A Polícia Civil da Bahia deflagrou, na manhã desta terça-feira (9), a Operação Juramento Quebrado, que resultou no cumprimento de dois mandados de prisão e três mandados de busca e apreensão contra integrantes de uma organização criminosa investigada por extorsão mediante sequestro na Região Metropolitana de Salvador (RMS).
As ordens judiciais foram expedidas contra um policial militar da ativa, de 36 anos, lotado no 30º Batalhão da Polícia Militar, um ex-policial militar de 38 anos e uma mulher de 28 anos, apontada pelas investigações como responsável por intermediar a comunicação entre os integrantes do grupo criminoso. O policial militar não foi localizado e é considerado foragido.
A mulher foi presa em Arembepe, distrito de Camaçari. Já o ex-policial militar foi localizado em Petrolina, no estado de Pernambuco, onde também foi autuado em flagrante pelos crimes de porte ilegal de arma de fogo, posse de moeda falsa e adulteração de sinal identificador de veículo automotor.
Durante o cumprimento das medidas judiciais, materiais de interesse investigativo foram apreendidos e serão submetidos à perícia. Conforme a Polícia Civil, o ex-policial militar possui condenações criminais por homicídio e porte ilegal de arma de fogo.
Organização criminosa atuava em sequestros e extorsões
As investigações são conduzidas pela Delegacia Especializada Antissequestro (DAS), unidade vinculada ao Departamento Especializado de Investigações Criminais (DEIC). Segundo a polícia, o grupo criminoso atuava na prática de extorsão mediante sequestro e em outros crimes violentos na Região Metropolitana de Salvador.

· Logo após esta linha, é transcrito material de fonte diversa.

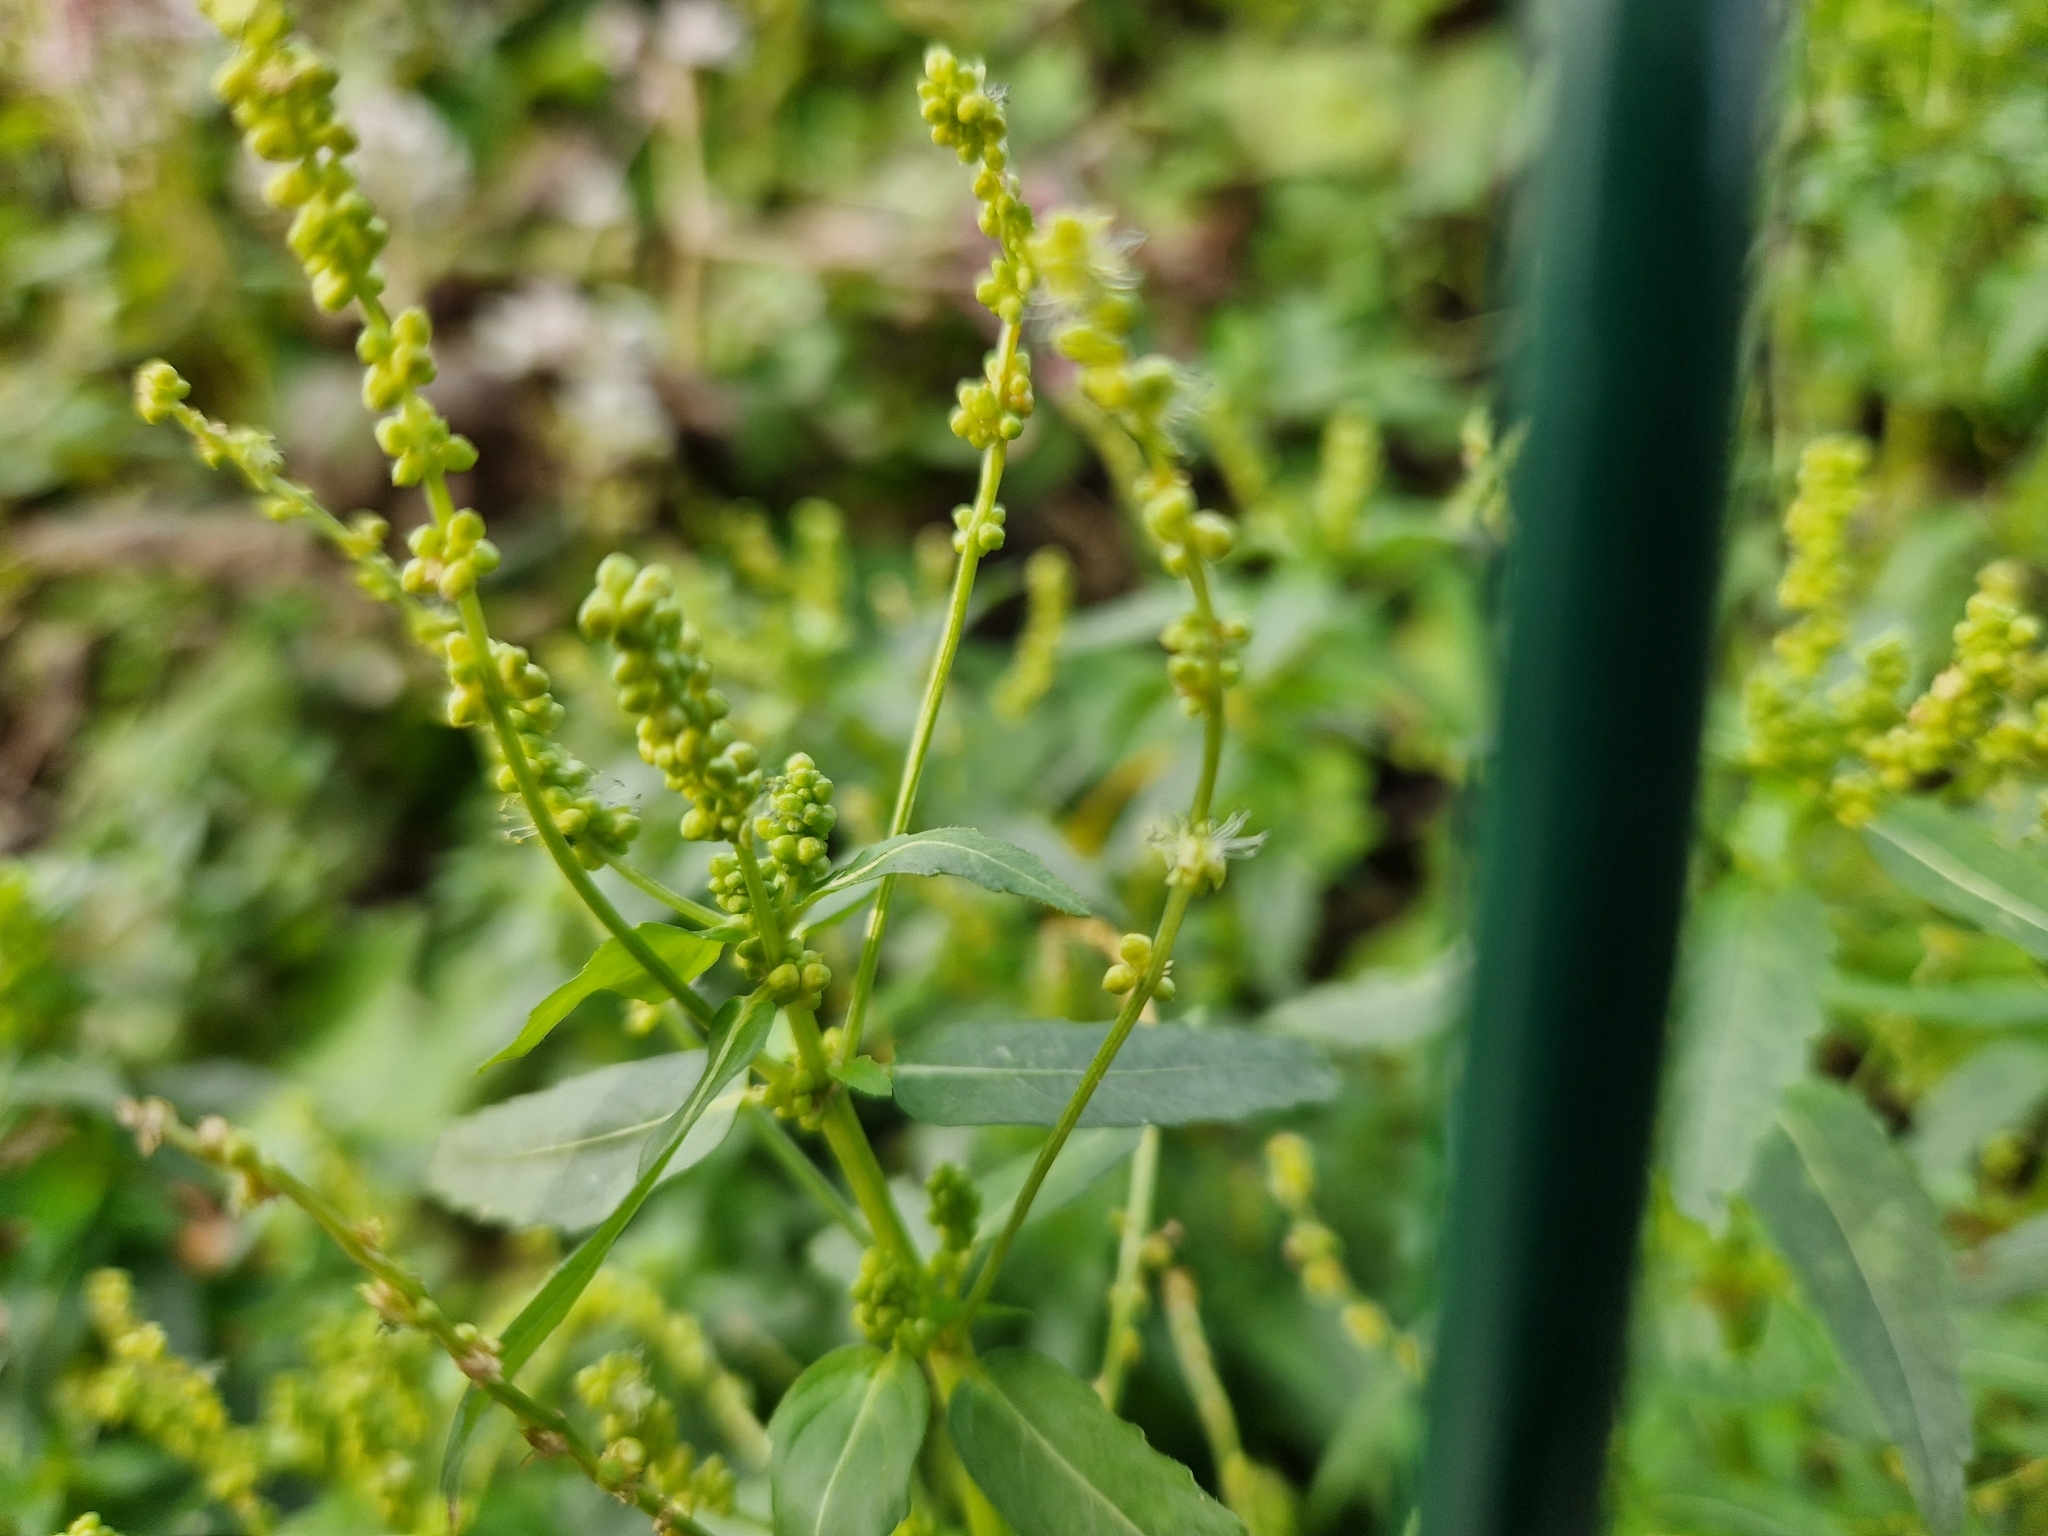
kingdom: Plantae
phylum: Tracheophyta
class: Magnoliopsida
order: Malpighiales
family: Euphorbiaceae
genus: Mercurialis
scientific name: Mercurialis annua
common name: Annual mercury
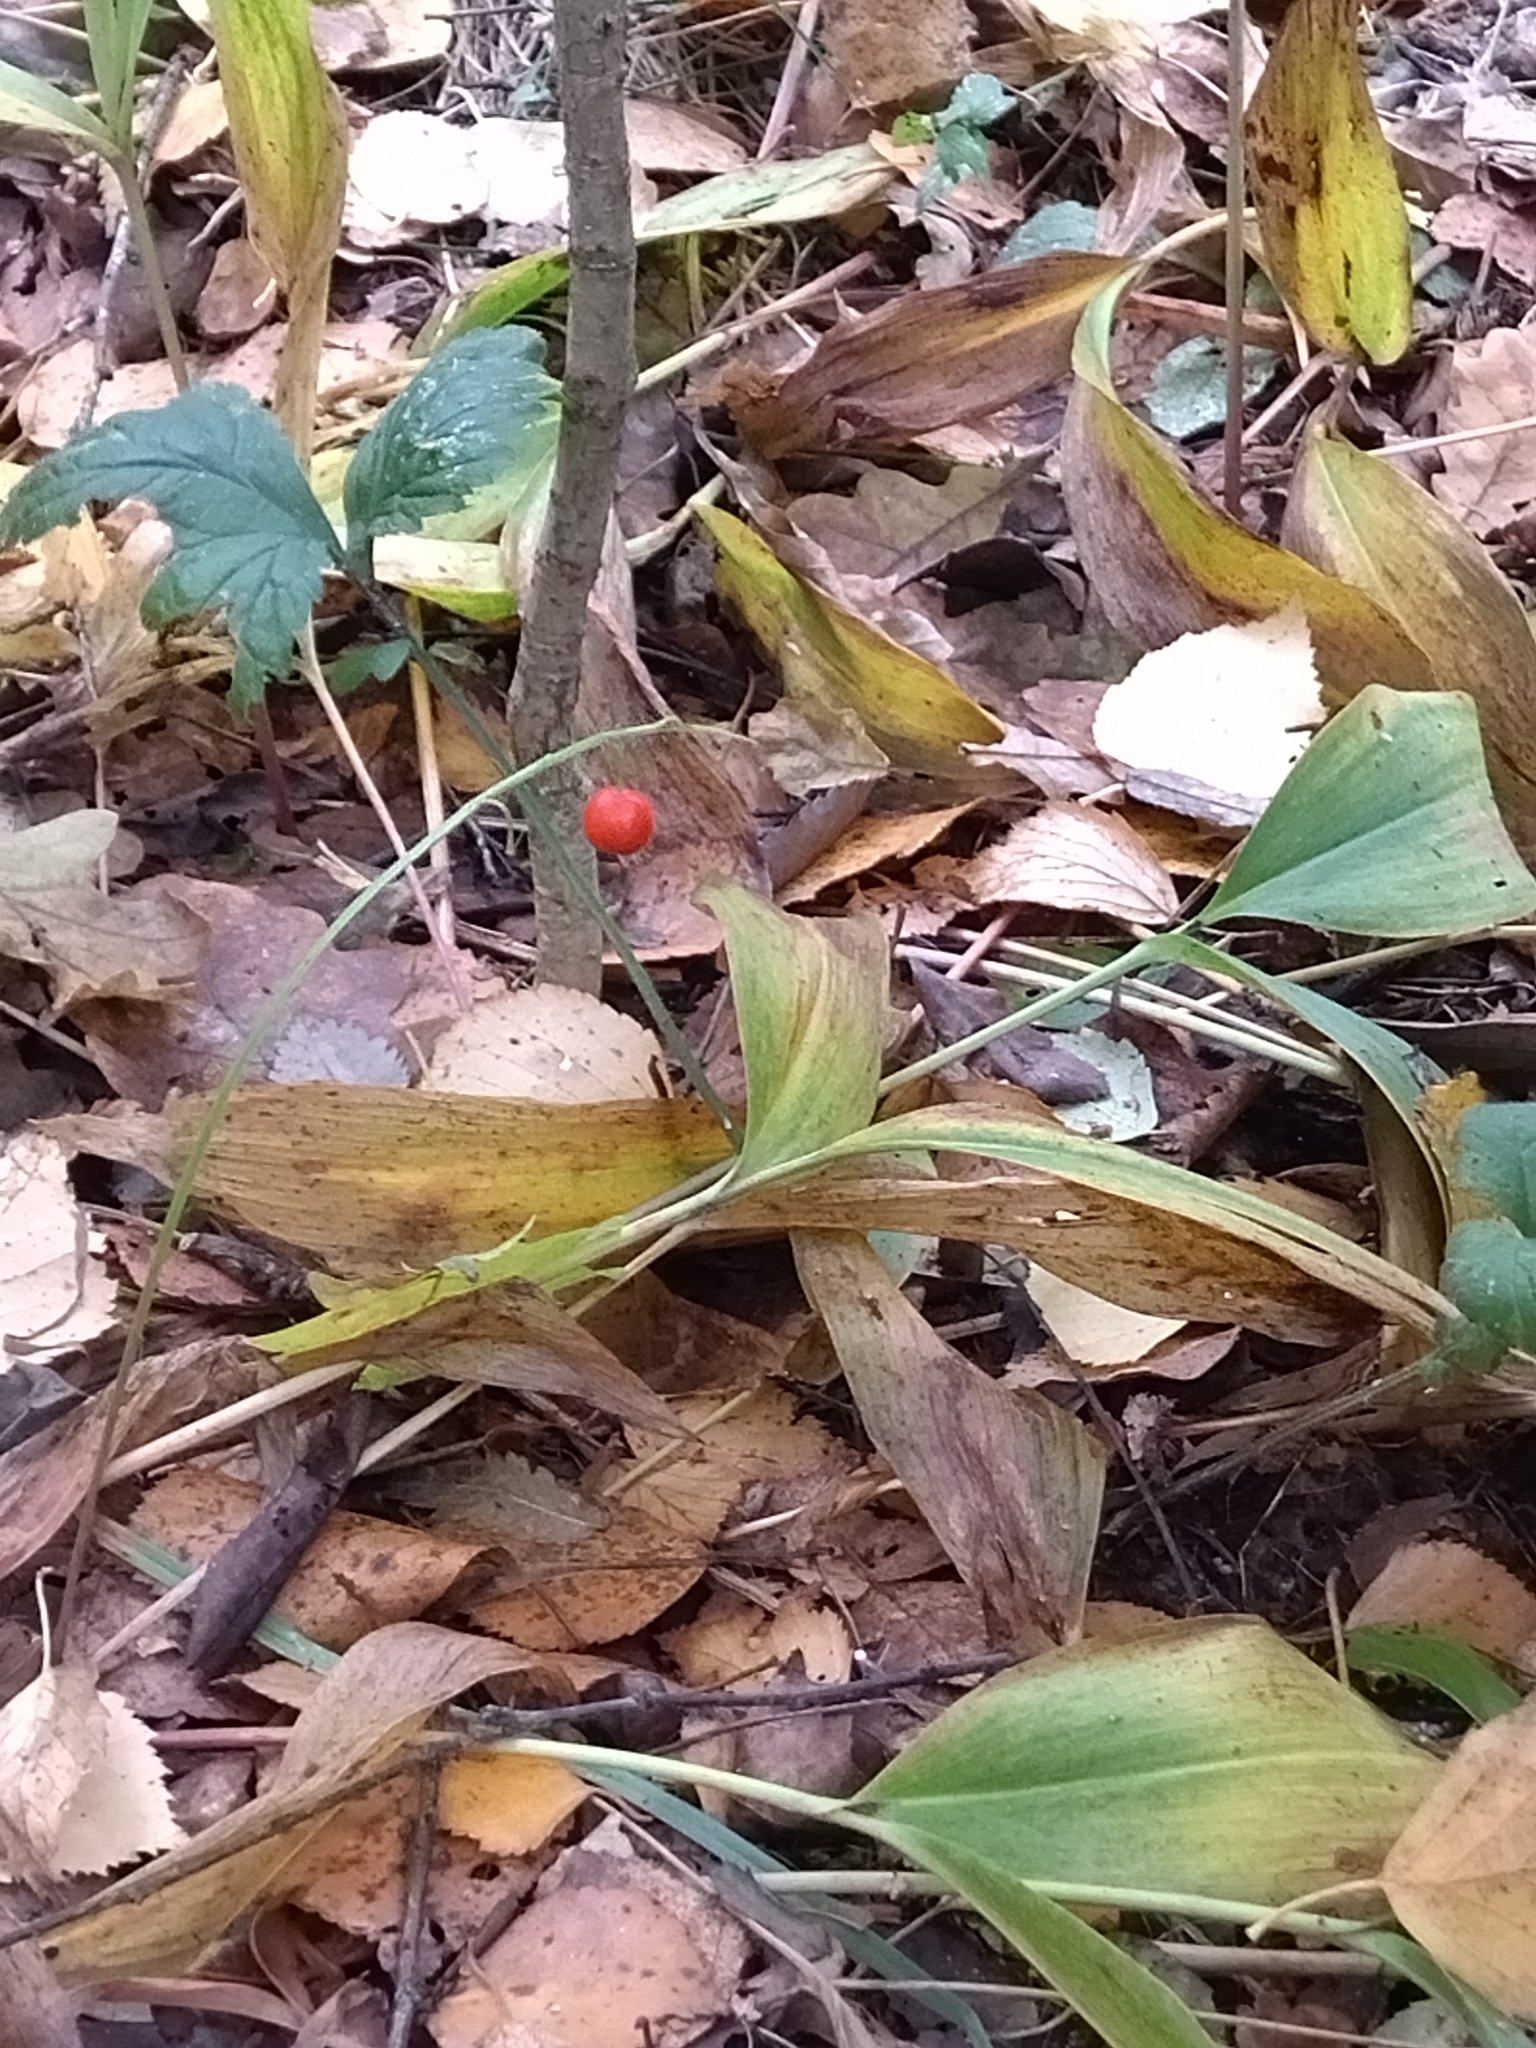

De acordo com as apurações, o policial militar foragido exercia papel estratégico dentro da organização, sendo responsável pelo recrutamento de policiais, ex-policiais e profissionais da segurança privada para integrar o esquema criminoso.
As investigações apontam que o grupo selecionava pessoas com antecedentes criminais como alvos dos sequestros. Após serem capturadas, as vítimas eram submetidas à extorsão, com exigência de pagamentos em troca da liberdade.
Além dos crimes de extorsão mediante sequestro, a organização também é investigada por homicídios e ocultação de cadáver. Conforme a Polícia Civil, o grupo apresentava características de atuação miliciana na região de Barra de Pojuca, em Camaçari.
Casos investigados
Entre os episódios apurados está o sequestro de uma vítima abordada pelo grupo no bairro de Mussurunga, em Salvador, no dia 5 de março deste ano. Outro caso ocorreu três dias antes, no município de Simões Filho.
Segundo as investigações, as vítimas eram levadas para um mesmo cativeiro localizado em Barra de Pojuca, local onde também foram cumpridas medidas judiciais durante a operação desta terça-feira.
O inquérito policial aponta ainda a existência de pelo menos outros três casos com características semelhantes que seguem sob investigação da Delegacia Antissequestro.
Ligação com operação anterior
A Polícia Civil informou que um homem de 41 anos, apontado como integrante da mesma organização criminosa e alvo da Operação Arcanjo Traidor, realizada em 17 de abril deste ano, morreu após reagir a uma abordagem policial.
Na ocasião, ele foi ferido durante confronto, chegou a ser socorrido para uma unidade hospitalar, mas não resistiu aos ferimentos. Foram apreendidos uma pistola, um cacetete e outros objetos considerados relevantes para as investigações.
Investigações continuam
A Operação Juramento Quebrado foi realizada por equipes do DEIC, por meio da Delegacia Antissequestro, com apoio da Corregedoria Geral da Polícia Civil (FORCE), da Corregedoria da Polícia Militar, do Grupo de Apoio Tático e Técnico à Investigação (GATTI), da Delegacia de Repressão a Furtos e Roubos de Juazeiro e da 17ª Coordenadoria Regional de Polícia do Interior (Coorpin/Juazeiro).
Segundo o diretor do DEIC, delegado Thomas Galdino, o combate às organizações criminosas e aos crimes de extorsão mediante sequestro segue como prioridade da Polícia Civil da Bahia.
“O combate ao crime organizado e aos crimes de extorsão mediante sequestro é permanente. Seguiremos atuando de forma contínua para desarticular esses grupos e responsabilizar todos os envolvidos”, afirmou.
As investigações prosseguem com o objetivo de localizar o policial militar foragido e identificar outros possíveis integrantes da organização criminosa.